Chapter 21 Izan
TWENTY-ONE
IZAN
The intelligence report burns in my hands.
Seravax delivered it personally—unusual enough to make me pay attention even before I read the contents. The cold pragmatist doesn’t leave his tactical chambers for anything less than catastrophic developments.
This qualifies.
“A city-wide binding ritual.” I read the words aloud, letting them settle into the air of the strategy chamber.
The volcanic glass table between us displays troop positions and ritual node locations, but none of it matters if this intelligence is accurate.
“The Blood Regent intends to bind every citizen of Pyraeth simultaneously.”
“Our sources believe the infrastructure is nearly complete. The ritual nodes we’ve been destroying—they’re not the primary network. They’re decoys. Anchors designed to draw our attention while he builds a far larger working beneath the city’s notice.”
I stare at the map without seeing it. The strategic implications are staggering.
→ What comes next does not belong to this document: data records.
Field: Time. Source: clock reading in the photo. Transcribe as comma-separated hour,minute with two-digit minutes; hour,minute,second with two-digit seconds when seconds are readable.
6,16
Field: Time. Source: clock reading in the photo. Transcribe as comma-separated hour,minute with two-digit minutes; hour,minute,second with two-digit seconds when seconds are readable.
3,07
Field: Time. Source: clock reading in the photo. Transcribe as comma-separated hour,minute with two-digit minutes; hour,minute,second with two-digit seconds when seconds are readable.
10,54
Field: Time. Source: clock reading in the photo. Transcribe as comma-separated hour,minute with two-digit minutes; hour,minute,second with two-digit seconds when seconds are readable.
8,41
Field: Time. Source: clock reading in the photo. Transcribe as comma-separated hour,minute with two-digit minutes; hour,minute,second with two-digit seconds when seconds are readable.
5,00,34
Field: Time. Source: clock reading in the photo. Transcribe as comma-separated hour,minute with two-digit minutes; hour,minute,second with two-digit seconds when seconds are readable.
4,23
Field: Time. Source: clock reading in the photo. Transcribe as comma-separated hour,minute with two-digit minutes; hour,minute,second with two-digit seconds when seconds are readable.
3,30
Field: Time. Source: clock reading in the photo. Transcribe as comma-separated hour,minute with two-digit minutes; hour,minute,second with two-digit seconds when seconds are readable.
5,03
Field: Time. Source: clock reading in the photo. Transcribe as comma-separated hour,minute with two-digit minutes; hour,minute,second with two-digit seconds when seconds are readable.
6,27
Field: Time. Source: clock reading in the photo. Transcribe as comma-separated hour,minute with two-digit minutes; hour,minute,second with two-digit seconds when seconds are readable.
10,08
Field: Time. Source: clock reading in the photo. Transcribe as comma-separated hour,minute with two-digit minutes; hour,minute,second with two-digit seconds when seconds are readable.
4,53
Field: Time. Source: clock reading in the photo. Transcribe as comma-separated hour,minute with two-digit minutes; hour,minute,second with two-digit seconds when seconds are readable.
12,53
If the Blood Regent succeeds, he won’t need an army.
He won’t need allies or resources or careful political maneuvering.
He’ll have a city of slaves bound to his will, and the Cinder Flight will face the impossible choice of slaughtering the population we’re sworn to protect or watching Pyraeth fall.
“Timeline?”
“Days. Perhaps hours. Our sources couldn’t confirm specifics before—” Seravax’s mouth thins. “Before they stopped responding.”
Compromised. Dead. Same outcome either way.
My hands clench around the intelligence report, crumpling parchment that probably cost lives to obtain.
“Enforcer?”
Seravax’s voice pulls me back. I smooth the parchment with deliberate care, refusing to acknowledge the lapse.
“Assemble the tactical council. War footing, full mobilization. If the Blood Regent wants to bind the city, we’ll find his infrastructure and burn it to the ground before he gets the chance.”
“And the Vireth witch?”
“What about her?”
“Her abilities would be invaluable in countering a binding ritual of this scale.” Seravax’s expression remains neutral, but I can see the calculation behind it. “Assuming she’s recovered from this afternoon’s engagement.”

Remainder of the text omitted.